WELLINGTON (Reuters) -- New Zealand's gross domestic product (GDP) fell 1.6% in the March quarter, the largest drop in 29 years and the first quarterly fall since the December 2010, as the initial effects of COVID-19 restrictions sapped economic activity.
The contraction was worse than forecasts of economists polled by Reuters who had expected the economy to contract 1.0% in the March quarter from the previous three month period.
"The 1.6% fall surpassed quarterly falls during the global financial crisis in the late 2000s," national accounts senior manager Paul Pascoe said.
It was the largest quarterly fall since the 2.4% decline in the March 1991 quarter.
Annual production-based GDP fell 0.2% compared to a 0.3% rise forecast in the Reuters poll. Economists have warned the data may not fully capture the extent of economic impact due to COIVD-19, as a lockdown to limit the spread of the coronavirus was only enforced by the end of the first quarter.
"With only one week of New Zealand's lockdown falling in Q1, we expect things to get much worse in Q2," said Ben Udy, economist at Capital Economics.
New Zealand is among a handful of countries that has emerged out of the coronavirus pandemic, largely due to its strict lockdown that forced almost everyone to stay at home and all but essential businesses to shut.

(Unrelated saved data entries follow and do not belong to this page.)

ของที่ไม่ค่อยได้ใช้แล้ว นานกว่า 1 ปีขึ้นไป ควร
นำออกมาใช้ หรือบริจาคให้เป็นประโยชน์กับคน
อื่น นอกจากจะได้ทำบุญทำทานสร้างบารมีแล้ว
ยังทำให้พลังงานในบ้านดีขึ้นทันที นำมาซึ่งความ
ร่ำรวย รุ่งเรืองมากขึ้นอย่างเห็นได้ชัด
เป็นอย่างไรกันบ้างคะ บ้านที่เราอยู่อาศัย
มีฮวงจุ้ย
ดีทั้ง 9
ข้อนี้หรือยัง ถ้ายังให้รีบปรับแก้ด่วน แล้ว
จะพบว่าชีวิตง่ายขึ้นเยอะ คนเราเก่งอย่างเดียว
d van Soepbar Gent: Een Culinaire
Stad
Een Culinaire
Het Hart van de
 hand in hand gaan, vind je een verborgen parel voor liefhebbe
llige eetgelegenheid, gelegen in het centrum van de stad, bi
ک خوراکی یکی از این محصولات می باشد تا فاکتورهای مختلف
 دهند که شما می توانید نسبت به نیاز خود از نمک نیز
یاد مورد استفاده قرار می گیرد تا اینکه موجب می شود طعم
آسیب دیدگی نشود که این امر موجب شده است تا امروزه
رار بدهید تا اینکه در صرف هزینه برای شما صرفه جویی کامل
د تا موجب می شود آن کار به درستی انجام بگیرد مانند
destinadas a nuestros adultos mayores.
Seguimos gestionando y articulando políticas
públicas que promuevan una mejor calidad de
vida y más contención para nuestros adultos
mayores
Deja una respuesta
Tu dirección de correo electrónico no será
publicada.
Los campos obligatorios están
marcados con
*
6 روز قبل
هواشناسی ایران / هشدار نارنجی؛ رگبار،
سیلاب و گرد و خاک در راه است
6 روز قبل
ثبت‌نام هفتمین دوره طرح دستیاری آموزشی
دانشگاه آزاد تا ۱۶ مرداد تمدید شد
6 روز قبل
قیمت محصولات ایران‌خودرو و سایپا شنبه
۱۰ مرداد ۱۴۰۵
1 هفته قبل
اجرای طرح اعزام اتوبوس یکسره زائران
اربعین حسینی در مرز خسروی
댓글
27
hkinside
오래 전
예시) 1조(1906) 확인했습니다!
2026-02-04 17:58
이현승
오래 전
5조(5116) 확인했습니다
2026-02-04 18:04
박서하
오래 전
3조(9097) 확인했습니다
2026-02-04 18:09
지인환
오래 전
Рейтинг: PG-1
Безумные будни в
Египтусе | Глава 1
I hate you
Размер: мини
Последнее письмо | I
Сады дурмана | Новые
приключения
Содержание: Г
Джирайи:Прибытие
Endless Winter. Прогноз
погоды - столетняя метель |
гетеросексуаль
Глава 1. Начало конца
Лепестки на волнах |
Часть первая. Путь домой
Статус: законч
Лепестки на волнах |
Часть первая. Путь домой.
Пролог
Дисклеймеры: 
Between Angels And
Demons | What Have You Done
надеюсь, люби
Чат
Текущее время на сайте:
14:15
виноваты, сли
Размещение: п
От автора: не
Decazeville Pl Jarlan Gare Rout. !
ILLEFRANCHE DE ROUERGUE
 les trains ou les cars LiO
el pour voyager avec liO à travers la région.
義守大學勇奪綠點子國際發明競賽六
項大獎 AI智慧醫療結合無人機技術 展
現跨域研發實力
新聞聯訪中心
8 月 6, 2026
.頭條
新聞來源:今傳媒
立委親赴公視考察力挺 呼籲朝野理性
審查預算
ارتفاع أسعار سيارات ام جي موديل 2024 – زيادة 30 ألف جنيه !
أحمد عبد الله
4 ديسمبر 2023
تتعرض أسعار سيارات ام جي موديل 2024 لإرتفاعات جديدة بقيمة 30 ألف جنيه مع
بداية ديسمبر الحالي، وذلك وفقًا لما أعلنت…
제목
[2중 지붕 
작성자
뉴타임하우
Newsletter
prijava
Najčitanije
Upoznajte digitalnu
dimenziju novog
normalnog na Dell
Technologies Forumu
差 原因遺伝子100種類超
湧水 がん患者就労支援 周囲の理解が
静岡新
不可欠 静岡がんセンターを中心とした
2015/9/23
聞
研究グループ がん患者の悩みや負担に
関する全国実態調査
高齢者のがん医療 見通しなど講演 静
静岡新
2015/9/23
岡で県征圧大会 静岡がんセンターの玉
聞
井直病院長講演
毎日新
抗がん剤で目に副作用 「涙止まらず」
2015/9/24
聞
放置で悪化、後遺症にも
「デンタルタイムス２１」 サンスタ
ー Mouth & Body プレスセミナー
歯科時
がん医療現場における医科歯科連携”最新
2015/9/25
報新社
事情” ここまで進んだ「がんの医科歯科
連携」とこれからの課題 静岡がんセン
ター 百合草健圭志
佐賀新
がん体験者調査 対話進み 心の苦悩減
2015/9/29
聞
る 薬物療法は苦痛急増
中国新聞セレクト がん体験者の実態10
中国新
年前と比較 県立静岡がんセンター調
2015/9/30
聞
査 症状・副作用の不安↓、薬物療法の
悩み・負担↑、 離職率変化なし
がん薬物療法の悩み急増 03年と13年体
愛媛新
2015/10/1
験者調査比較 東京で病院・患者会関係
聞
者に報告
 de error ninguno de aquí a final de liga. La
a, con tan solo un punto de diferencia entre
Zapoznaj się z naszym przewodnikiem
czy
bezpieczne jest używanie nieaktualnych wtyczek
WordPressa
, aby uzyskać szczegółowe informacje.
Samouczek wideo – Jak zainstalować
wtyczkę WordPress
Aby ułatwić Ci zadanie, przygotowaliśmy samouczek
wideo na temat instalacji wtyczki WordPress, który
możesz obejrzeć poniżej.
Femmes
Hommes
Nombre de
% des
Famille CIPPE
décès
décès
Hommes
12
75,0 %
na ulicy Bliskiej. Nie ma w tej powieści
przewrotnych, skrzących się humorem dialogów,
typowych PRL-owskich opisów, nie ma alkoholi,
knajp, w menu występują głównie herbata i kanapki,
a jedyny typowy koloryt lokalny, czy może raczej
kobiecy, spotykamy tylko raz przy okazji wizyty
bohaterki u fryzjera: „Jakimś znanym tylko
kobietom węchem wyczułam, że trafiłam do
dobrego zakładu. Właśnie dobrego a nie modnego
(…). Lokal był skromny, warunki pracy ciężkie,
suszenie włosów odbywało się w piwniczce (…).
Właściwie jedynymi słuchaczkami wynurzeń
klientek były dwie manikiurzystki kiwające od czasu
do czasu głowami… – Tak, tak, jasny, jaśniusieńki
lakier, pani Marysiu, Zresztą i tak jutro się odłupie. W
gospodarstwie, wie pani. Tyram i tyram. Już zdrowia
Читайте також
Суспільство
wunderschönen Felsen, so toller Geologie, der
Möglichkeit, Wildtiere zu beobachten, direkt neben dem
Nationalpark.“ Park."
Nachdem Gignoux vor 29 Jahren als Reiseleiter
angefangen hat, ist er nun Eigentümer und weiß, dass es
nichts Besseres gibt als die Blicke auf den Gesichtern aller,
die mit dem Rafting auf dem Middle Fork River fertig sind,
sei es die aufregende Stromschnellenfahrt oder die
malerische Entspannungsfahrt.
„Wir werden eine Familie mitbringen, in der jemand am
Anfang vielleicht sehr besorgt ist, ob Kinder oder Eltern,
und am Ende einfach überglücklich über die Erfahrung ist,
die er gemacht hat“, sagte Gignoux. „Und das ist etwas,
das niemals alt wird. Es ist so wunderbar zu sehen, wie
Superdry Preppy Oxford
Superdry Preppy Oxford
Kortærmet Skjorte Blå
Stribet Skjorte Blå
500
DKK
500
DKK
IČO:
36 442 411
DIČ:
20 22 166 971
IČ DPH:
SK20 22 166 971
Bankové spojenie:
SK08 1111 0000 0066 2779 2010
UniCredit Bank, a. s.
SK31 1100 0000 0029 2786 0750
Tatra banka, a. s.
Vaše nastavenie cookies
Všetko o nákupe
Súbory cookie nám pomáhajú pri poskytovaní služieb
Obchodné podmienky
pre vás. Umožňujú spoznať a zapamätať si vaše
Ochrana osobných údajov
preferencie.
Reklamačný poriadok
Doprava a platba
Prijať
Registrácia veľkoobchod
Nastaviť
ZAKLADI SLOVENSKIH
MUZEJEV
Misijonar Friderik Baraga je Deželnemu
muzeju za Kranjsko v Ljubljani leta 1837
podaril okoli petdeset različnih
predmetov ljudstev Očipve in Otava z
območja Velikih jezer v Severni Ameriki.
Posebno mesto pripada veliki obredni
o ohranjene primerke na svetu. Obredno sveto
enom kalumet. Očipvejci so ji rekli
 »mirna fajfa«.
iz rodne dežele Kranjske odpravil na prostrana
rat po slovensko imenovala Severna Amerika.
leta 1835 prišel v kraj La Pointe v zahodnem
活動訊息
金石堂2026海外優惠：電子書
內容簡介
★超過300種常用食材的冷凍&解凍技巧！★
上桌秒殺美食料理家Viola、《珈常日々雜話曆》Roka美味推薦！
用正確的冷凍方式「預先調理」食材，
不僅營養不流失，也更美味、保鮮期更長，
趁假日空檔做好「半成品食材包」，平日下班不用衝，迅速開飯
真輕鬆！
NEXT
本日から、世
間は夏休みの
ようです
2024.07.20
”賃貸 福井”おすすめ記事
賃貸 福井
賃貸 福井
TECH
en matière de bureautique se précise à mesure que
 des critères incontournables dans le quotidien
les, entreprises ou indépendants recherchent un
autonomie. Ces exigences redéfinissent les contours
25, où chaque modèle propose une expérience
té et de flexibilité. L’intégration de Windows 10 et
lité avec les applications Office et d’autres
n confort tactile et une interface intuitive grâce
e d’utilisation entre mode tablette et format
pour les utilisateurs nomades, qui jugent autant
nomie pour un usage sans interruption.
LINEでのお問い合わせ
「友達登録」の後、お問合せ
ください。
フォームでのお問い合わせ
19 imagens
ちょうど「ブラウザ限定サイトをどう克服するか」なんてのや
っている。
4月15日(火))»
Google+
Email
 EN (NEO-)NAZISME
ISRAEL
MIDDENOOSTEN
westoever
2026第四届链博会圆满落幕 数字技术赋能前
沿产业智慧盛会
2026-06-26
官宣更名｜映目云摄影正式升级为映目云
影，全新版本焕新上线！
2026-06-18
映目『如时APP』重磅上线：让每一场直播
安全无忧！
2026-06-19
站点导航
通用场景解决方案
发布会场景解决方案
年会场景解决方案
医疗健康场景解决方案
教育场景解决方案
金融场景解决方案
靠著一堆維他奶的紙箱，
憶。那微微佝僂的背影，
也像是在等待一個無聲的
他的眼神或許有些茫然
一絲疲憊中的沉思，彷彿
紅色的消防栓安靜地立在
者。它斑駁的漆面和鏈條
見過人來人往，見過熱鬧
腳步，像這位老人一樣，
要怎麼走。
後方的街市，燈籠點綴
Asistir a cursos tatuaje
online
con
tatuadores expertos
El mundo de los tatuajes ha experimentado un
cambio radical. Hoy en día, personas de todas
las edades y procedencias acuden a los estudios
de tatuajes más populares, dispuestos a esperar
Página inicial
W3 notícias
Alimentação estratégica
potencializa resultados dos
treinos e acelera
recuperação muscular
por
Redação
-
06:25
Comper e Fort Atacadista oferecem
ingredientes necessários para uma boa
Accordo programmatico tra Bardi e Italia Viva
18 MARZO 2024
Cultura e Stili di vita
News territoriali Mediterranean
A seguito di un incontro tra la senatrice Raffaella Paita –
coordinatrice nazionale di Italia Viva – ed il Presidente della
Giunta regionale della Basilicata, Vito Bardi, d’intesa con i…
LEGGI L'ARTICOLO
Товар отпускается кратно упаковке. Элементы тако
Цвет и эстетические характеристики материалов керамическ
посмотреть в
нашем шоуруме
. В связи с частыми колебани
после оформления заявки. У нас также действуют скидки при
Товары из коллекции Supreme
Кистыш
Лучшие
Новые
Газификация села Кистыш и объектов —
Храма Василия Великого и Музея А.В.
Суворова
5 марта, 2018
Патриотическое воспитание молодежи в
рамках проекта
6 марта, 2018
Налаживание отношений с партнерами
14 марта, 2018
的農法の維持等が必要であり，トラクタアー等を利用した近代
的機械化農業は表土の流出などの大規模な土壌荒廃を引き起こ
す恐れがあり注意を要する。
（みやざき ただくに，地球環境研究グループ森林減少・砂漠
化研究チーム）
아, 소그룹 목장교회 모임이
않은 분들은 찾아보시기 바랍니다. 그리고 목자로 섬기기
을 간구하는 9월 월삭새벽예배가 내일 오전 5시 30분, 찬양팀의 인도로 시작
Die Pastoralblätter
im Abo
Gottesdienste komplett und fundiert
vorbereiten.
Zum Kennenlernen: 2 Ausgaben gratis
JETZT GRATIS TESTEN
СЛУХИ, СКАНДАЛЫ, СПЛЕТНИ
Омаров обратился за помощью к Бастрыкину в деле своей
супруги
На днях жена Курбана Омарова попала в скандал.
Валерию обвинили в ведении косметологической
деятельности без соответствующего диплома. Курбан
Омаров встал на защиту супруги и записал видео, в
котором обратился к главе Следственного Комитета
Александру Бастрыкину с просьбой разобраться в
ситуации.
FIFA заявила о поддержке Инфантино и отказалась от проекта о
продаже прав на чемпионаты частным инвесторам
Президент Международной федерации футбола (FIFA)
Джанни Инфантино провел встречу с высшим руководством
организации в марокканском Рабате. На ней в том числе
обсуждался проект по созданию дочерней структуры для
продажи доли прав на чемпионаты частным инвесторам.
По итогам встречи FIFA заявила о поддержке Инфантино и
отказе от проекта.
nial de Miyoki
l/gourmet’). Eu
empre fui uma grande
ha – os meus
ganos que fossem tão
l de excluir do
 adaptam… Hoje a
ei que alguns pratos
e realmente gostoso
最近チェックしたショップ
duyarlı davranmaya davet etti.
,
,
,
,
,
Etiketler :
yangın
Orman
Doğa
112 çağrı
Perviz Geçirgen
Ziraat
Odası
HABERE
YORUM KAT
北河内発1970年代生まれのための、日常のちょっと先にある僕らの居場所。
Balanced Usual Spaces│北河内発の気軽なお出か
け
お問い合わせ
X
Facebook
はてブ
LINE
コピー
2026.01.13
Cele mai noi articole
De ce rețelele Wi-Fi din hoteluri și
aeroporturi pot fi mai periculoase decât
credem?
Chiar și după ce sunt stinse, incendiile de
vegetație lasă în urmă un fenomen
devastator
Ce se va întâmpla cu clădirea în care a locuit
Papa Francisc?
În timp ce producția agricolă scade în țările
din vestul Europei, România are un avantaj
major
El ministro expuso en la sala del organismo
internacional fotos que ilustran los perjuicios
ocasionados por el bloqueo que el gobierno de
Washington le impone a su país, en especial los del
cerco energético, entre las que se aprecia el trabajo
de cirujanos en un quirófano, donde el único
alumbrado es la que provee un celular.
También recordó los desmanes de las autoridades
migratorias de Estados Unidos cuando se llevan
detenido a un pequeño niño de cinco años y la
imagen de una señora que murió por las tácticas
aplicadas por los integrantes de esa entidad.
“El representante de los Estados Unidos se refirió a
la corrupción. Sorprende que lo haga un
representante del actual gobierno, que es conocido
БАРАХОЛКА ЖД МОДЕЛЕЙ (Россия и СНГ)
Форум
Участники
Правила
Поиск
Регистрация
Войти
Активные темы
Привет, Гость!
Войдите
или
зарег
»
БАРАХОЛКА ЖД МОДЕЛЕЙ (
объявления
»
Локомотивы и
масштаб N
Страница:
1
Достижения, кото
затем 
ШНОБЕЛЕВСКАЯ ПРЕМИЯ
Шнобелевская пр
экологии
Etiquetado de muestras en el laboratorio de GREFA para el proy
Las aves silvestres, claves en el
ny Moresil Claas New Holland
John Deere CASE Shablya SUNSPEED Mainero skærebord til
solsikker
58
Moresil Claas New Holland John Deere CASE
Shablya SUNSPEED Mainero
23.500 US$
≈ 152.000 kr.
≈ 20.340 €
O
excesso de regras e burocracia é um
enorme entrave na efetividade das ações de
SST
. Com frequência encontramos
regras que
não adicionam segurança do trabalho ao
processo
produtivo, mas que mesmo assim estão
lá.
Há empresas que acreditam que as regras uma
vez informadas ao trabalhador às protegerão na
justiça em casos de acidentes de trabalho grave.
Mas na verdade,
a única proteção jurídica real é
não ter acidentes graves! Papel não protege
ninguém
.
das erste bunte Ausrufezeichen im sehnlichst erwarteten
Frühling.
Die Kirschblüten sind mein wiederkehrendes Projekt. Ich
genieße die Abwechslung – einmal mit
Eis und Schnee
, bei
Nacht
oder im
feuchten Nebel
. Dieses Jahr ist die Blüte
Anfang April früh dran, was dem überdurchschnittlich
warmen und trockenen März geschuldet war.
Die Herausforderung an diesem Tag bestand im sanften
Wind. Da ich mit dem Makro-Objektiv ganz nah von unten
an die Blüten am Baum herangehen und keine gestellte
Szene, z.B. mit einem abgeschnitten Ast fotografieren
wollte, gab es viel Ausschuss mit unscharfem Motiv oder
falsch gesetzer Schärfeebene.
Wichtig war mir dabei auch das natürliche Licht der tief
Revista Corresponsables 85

All restrictions, except border controls, were lifted last week, but the tough measures brought the economy to a standstill for weeks.
The New Zealand dollar had little reaction to the data, and was down 0.1% at $0.6449.
Service industries contributed the most to the drop in activity, while the construction industry and household consumption expenditure also fell.
The Reserve Bank of New Zealand (RBNZ) is widely expected to hold interest rates at its meeting on June 24, as it continues with its NZ$60 billion ($39 billion) quantitative easing (QE) programme to stimulate the economy.